### Task material:
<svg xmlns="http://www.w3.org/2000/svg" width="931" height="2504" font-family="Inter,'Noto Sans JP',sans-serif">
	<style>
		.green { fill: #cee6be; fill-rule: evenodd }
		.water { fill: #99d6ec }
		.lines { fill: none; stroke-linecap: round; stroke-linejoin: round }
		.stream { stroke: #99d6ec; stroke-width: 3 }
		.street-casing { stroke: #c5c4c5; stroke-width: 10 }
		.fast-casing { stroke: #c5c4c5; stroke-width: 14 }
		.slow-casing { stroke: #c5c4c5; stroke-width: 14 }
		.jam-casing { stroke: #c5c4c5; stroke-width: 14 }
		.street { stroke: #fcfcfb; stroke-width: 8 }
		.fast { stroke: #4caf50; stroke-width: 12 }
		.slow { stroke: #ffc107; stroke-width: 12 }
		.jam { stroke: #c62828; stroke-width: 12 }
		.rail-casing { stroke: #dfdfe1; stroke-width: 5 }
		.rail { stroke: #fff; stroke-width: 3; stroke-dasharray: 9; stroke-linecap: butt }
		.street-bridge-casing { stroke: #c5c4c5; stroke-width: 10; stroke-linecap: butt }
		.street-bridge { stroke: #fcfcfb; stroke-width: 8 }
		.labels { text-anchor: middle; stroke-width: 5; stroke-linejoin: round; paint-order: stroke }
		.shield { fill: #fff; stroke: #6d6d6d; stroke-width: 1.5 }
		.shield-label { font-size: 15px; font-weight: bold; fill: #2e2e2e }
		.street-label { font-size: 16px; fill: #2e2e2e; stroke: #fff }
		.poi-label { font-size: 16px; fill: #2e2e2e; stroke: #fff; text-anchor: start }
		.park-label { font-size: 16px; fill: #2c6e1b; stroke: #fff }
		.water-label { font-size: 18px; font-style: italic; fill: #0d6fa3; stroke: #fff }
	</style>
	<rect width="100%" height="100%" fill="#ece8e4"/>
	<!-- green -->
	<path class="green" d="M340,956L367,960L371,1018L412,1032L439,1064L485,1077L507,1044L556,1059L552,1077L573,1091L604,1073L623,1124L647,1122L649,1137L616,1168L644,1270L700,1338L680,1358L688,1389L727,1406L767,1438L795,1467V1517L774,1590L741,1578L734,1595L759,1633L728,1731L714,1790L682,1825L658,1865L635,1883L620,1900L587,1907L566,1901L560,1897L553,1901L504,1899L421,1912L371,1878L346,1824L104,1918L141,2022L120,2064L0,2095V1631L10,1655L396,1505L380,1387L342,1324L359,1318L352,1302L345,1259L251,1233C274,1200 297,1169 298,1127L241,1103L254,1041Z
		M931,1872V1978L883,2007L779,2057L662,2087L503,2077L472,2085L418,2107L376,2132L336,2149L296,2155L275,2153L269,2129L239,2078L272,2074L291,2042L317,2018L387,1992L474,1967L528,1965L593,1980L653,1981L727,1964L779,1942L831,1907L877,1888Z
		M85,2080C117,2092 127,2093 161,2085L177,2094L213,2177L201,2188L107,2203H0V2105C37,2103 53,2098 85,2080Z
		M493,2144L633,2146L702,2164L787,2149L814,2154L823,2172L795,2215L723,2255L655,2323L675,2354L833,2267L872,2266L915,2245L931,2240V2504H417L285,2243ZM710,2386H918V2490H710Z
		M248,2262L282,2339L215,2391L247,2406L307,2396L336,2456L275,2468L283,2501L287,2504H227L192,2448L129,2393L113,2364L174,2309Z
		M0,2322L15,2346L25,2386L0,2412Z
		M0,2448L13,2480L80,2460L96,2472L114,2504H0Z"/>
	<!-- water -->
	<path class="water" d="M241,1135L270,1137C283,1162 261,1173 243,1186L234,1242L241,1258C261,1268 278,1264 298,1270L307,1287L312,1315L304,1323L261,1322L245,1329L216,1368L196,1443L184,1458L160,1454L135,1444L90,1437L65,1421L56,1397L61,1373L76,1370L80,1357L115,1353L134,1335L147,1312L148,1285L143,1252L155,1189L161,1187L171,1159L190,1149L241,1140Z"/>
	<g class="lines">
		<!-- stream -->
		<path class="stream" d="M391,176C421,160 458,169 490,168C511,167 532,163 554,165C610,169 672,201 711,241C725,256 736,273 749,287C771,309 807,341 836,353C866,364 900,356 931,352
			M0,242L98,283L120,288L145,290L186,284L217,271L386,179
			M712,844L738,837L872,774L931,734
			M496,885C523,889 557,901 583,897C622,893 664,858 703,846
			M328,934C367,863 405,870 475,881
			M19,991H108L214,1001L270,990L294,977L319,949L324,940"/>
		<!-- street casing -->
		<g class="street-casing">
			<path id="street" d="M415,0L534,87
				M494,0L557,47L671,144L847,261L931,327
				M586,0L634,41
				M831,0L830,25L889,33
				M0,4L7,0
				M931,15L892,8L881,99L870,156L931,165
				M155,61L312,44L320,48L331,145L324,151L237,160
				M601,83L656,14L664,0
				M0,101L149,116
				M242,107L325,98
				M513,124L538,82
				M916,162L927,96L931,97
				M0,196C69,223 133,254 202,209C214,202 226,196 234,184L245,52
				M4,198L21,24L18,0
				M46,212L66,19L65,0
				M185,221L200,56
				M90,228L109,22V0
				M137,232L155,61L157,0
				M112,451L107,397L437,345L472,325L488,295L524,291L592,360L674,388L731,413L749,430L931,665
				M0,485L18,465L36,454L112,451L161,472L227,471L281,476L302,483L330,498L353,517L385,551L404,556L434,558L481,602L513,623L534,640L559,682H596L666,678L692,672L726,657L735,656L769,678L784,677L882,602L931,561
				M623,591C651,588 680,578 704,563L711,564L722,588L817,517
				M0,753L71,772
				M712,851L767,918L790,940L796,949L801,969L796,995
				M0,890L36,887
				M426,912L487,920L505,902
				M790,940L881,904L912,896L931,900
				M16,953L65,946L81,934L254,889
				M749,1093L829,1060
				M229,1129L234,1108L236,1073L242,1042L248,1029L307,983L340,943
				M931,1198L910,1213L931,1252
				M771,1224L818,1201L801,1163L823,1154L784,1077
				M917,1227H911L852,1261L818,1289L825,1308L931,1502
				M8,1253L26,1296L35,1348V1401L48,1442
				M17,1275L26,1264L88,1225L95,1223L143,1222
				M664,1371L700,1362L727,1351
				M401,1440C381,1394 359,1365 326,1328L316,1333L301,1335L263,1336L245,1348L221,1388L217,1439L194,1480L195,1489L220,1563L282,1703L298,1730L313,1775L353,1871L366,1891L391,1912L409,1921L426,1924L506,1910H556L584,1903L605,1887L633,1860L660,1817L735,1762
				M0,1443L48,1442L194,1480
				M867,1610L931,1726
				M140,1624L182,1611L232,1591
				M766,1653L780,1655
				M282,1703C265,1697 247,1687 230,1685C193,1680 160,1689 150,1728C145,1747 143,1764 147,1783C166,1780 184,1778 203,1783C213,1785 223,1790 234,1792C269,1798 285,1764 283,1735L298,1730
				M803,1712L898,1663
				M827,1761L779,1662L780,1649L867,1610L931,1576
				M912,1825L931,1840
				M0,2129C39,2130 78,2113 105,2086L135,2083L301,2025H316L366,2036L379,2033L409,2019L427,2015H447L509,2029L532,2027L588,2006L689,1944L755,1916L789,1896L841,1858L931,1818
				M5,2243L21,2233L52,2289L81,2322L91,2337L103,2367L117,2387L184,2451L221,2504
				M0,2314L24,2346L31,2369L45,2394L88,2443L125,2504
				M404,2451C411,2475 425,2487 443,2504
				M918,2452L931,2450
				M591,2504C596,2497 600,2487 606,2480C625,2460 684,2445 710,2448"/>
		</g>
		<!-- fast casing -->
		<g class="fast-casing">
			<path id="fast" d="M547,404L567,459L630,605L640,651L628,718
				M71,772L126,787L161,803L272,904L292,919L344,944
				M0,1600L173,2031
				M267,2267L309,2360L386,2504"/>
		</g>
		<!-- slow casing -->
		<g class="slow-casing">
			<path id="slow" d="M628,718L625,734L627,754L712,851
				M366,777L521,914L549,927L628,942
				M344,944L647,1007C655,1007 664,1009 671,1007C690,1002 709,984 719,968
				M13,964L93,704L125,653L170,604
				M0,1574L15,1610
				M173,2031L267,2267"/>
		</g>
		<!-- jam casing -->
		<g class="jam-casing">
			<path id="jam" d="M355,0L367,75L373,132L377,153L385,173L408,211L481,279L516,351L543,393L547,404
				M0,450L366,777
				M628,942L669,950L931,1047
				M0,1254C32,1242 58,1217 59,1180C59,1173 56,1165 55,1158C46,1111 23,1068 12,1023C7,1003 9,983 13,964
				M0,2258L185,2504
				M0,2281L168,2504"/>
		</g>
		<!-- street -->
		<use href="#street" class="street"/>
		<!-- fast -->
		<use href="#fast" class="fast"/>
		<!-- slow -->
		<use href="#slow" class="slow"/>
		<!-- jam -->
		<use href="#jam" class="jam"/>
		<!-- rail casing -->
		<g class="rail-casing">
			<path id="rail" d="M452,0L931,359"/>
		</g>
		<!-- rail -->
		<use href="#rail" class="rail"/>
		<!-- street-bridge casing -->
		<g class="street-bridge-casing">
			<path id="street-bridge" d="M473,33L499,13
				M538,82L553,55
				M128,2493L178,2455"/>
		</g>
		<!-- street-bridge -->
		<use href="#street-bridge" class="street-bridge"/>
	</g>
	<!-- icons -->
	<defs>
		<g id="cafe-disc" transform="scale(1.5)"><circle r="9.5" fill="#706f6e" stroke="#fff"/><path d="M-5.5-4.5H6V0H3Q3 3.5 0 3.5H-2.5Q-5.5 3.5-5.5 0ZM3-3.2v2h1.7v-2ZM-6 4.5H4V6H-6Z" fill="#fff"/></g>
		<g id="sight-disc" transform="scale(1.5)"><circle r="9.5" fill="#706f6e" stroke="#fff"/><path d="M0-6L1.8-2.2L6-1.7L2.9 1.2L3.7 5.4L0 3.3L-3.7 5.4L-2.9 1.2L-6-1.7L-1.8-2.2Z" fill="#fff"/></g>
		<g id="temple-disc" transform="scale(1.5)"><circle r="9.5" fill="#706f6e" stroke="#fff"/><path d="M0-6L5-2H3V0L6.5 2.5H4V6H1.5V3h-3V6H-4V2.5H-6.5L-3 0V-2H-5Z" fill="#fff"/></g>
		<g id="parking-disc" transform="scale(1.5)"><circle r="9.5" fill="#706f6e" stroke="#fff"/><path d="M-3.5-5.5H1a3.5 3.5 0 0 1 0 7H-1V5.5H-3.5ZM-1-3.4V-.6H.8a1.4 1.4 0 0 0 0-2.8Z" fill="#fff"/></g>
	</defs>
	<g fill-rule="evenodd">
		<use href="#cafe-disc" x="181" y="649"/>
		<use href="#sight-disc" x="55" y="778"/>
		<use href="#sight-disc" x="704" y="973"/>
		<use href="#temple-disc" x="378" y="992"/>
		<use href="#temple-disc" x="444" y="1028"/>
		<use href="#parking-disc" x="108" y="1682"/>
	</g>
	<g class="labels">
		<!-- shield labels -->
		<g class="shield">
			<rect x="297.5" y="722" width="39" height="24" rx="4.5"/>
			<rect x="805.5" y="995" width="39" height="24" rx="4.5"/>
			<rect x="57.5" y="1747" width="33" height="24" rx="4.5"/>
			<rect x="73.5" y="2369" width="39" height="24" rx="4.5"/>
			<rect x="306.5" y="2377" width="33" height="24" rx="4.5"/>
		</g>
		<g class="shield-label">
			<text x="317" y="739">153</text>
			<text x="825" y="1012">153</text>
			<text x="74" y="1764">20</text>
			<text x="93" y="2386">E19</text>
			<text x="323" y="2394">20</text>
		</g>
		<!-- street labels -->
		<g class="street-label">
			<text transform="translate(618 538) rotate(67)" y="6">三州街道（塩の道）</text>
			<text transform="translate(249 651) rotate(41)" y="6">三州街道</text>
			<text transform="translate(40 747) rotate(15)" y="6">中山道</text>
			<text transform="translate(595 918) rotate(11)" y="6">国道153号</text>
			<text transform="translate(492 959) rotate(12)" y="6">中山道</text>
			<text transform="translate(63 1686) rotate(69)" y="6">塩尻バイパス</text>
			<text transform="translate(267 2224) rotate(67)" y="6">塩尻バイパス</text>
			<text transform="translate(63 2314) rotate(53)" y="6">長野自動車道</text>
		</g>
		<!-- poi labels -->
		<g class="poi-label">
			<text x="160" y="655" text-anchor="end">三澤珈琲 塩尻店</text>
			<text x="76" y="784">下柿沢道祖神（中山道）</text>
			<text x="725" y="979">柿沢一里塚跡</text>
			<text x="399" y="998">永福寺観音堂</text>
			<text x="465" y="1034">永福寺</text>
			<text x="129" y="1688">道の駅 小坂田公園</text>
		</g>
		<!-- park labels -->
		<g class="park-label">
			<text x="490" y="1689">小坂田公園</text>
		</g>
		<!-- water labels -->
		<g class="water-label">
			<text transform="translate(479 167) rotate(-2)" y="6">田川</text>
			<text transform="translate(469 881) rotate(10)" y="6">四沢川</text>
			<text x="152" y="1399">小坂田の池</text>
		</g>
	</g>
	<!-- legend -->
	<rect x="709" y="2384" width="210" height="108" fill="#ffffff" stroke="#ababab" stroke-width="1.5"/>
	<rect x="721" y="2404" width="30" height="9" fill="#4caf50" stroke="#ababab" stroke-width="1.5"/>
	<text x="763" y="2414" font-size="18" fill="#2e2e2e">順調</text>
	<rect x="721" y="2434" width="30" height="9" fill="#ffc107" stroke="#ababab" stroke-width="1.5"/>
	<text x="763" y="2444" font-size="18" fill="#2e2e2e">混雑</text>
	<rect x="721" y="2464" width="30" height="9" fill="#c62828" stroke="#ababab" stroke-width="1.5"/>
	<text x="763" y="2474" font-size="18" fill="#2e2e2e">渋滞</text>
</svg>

### Exercise instructions:
Pick out each line above that includes "lines" and show it.

### Written response:
		.lines { fill: none; stroke-linecap: round; stroke-linejoin: round }
	<g class="lines">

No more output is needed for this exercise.